In preparation for their fourth annual fall harvest party and membership drive, The O’Hara Commons has been building their tool library, with gardening equipment for members to check out including a 10-foot orchard ladder.

“One of the donations to our tool library was a high-end grain mill,” O’Byrne said. “Kamut International, donated grain. Kamut is the ancient grain from Mesopotamia that we grow in Montana and we will do an on-grounds demonstration of a grain mill and taste test of a sourdough Kamut cracker.”

The Kamut will make an appearance at all three food events as O’Byrne is adding it to her soup for the Empty Bowls Luncheon made from locally grown tomatoes and carrots.

The O’Hara event also has a pie sale. For more information visit www.theoharacommons.org.

Hamilton International Food Festival is the final food event on Saturday from 6 to 9 p.m. at the Bedford Building. It is a fundraiser for Hamilton High School students going to Costa Rica next June for an international project of building a home for a family.

The limited number of tickets cost $25 in advance (available at Chapter One Book Store and Bitterroot Performing Arts Box Office) or $35 at the door and include food, beer and wine. Sponsor tables are available for $500 for eight seats, food, beer, wine and a special dessert.

Organizer Roch Turner said there will be tapas representing at least 10 different nationalities. Countries range from Portugal, India, Australia, Italy, Sweden, the American South, the United Kingdom and UK and all over the world.

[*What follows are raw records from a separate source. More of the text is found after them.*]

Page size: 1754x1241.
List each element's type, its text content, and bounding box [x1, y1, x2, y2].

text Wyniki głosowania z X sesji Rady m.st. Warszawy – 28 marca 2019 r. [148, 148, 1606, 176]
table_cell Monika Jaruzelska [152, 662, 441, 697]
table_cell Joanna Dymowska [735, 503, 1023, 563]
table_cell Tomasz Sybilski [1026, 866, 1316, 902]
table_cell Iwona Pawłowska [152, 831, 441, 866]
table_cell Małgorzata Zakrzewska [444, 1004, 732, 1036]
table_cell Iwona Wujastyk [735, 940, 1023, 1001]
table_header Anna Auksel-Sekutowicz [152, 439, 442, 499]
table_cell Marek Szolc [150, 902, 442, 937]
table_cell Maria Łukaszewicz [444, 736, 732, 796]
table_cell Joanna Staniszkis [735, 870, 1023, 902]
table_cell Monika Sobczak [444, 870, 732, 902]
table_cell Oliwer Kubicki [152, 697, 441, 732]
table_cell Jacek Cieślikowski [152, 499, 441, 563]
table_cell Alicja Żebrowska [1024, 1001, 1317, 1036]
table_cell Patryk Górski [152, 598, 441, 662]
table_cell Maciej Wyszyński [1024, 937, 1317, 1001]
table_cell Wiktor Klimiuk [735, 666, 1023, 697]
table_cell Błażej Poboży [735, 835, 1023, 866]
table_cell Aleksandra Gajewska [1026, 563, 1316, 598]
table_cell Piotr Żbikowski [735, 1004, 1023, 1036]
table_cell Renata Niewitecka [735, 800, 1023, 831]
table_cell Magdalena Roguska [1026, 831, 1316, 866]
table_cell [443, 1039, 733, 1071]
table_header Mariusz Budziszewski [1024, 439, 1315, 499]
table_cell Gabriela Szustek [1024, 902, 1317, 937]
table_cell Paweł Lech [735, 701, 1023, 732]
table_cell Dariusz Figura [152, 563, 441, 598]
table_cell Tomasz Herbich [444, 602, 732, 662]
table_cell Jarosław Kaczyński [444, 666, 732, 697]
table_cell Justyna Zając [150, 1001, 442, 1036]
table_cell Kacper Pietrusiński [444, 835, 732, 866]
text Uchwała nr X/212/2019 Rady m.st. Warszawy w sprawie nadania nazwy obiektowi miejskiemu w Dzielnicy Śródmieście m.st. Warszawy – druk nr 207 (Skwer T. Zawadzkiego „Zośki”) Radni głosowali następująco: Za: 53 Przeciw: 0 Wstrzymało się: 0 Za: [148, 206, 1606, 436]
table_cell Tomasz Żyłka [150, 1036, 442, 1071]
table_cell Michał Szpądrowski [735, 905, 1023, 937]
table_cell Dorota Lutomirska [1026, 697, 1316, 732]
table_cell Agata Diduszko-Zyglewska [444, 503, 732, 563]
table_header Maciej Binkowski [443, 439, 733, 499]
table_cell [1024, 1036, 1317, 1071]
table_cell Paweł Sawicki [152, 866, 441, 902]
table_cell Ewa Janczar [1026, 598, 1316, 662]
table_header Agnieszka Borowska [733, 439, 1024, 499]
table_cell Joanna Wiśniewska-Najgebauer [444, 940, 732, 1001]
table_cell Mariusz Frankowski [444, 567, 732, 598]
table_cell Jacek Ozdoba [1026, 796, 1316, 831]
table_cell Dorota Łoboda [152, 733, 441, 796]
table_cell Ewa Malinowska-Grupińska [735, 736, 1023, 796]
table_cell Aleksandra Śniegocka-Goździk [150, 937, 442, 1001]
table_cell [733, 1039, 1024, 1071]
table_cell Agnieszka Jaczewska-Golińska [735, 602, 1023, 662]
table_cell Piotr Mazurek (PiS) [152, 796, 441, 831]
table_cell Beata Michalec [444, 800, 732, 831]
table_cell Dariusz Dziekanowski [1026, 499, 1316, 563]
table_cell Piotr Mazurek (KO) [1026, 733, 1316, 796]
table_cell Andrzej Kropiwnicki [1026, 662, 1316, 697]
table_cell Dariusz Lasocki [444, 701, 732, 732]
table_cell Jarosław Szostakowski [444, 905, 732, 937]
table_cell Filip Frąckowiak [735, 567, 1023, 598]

“All the food will be cooked by people originally from those countries represented,” he said. “We’ll be discussing fun facts about the nations represented and the experience the students will have overseas.”

The festival will have a variety of silent auction items and one large raffle package, raffle tickets available at the event.

Turner said attending the food festival is a “great way to be a part of something larger than the community.”

“It helps students from our community go to a part of the world in need and help someone that needs help,” he said. “It is good for students to experience multi-cultural settings and how people live in different parts of the world. Plus, they are involved in the fundraising so are learning to pay their own way, it is a student-driven experience.”

The four main sponsors for the food festival are Bitter Root Brewing, The Wine Cave, Big Creek Coffee Roasters and Mineshaft Pasty Company.

“Plus, all the chefs are donating their time and food,” Turner said.

Fundraising for the Costa Rica trip are ongoing. Watch for a sale of coffee bean beans from Costa Rica roasted at Big Creek Coffee Roasters.

To further tie the three food-related events people can bring their bowls (from the Empty Bowls Luncheon) to the Hamilton International Food Festival to be entered into a drawing for a family membership to O’Hara Commons.